## Records provided
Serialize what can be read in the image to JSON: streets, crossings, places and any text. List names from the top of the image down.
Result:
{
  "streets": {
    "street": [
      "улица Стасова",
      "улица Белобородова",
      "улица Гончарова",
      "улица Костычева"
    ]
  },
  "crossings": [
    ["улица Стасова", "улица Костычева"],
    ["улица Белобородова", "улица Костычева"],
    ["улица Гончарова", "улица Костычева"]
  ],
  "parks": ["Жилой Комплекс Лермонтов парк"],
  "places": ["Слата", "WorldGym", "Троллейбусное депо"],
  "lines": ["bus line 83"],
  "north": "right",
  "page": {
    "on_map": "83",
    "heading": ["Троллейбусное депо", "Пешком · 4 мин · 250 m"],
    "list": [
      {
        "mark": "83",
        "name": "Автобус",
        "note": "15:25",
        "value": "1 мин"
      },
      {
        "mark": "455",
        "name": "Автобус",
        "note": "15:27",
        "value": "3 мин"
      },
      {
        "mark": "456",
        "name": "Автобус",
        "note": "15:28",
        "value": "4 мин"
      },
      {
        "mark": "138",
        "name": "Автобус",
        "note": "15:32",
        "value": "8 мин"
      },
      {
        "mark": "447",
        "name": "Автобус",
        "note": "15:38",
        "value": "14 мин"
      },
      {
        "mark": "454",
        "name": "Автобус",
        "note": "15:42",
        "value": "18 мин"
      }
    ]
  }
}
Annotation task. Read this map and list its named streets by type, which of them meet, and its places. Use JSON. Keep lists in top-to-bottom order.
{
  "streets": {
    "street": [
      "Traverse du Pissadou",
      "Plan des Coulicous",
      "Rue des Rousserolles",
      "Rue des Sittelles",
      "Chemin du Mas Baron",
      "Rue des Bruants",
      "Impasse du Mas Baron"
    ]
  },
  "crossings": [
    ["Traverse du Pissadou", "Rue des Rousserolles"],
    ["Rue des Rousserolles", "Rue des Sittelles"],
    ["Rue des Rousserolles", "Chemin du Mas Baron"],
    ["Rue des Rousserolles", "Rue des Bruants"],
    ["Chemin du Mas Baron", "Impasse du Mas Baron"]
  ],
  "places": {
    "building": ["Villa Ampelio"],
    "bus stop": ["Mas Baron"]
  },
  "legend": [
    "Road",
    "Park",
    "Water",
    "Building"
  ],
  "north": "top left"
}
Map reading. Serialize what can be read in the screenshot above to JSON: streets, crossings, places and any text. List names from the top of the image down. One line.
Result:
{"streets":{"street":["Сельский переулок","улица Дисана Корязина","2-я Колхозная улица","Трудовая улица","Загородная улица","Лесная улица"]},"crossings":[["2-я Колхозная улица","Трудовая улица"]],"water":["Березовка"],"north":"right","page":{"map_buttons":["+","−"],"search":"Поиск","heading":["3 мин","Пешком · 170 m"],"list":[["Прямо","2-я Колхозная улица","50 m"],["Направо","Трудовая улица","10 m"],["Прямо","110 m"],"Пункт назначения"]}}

## Activity
The entries above must be returned exactly.

## Output of the exercise
Serialize what can be read in the image to JSON: streets, crossings, places and any text. List names from the top of the image down.
Result:
{
  "streets": {
    "street": [
      "улица Стасова",
      "улица Белобородова",
      "улица Гончарова",
      "улица Костычева"
    ]
  },
  "crossings": [
    ["улица Стасова", "улица Костычева"],
    ["улица Белобородова", "улица Костычева"],
    ["улица Гончарова", "улица Костычева"]
  ],
  "parks": ["Жилой Комплекс Лермонтов парк"],
  "places": ["Слата", "WorldGym", "Троллейбусное депо"],
  "lines": ["bus line 83"],
  "north": "right",
  "page": {
    "on_map": "83",
    "heading": ["Троллейбусное депо", "Пешком · 4 мин · 250 m"],
    "list": [
      {
        "mark": "83",
        "name": "Автобус",
        "note": "15:25",
        "value": "1 мин"
      },
      {
        "mark": "455",
        "name": "Автобус",
        "note": "15:27",
        "value": "3 мин"
      },
      {
        "mark": "456",
        "name": "Автобус",
        "note": "15:28",
        "value": "4 мин"
      },
      {
        "mark": "138",
        "name": "Автобус",
        "note": "15:32",
        "value": "8 мин"
      },
      {
        "mark": "447",
        "name": "Автобус",
        "note": "15:38",
        "value": "14 мин"
      },
      {
        "mark": "454",
        "name": "Автобус",
        "note": "15:42",
        "value": "18 мин"
      }
    ]
  }
}
Annotation task. Read this map and list its named streets by type, which of them meet, and its places. Use JSON. Keep lists in top-to-bottom order.
{
  "streets": {
    "street": [
      "Traverse du Pissadou",
      "Plan des Coulicous",
      "Rue des Rousserolles",
      "Rue des Sittelles",
      "Chemin du Mas Baron",
      "Rue des Bruants",
      "Impasse du Mas Baron"
    ]
  },
  "crossings": [
    ["Traverse du Pissadou", "Rue des Rousserolles"],
    ["Rue des Rousserolles", "Rue des Sittelles"],
    ["Rue des Rousserolles", "Chemin du Mas Baron"],
    ["Rue des Rousserolles", "Rue des Bruants"],
    ["Chemin du Mas Baron", "Impasse du Mas Baron"]
  ],
  "places": {
    "building": ["Villa Ampelio"],
    "bus stop": ["Mas Baron"]
  },
  "legend": [
    "Road",
    "Park",
    "Water",
    "Building"
  ],
  "north": "top left"
}
Map reading. Serialize what can be read in the screenshot above to JSON: streets, crossings, places and any text. List names from the top of the image down. One line.
Result:
{"streets":{"street":["Сельский переулок","улица Дисана Корязина","2-я Колхозная улица","Трудовая улица","Загородная улица","Лесная улица"]},"crossings":[["2-я Колхозная улица","Трудовая улица"]],"water":["Березовка"],"north":"right","page":{"map_buttons":["+","−"],"search":"Поиск","heading":["3 мин","Пешком · 170 m"],"list":[["Прямо","2-я Колхозная улица","50 m"],["Направо","Трудовая улица","10 m"],["Прямо","110 m"],"Пункт назначения"]}}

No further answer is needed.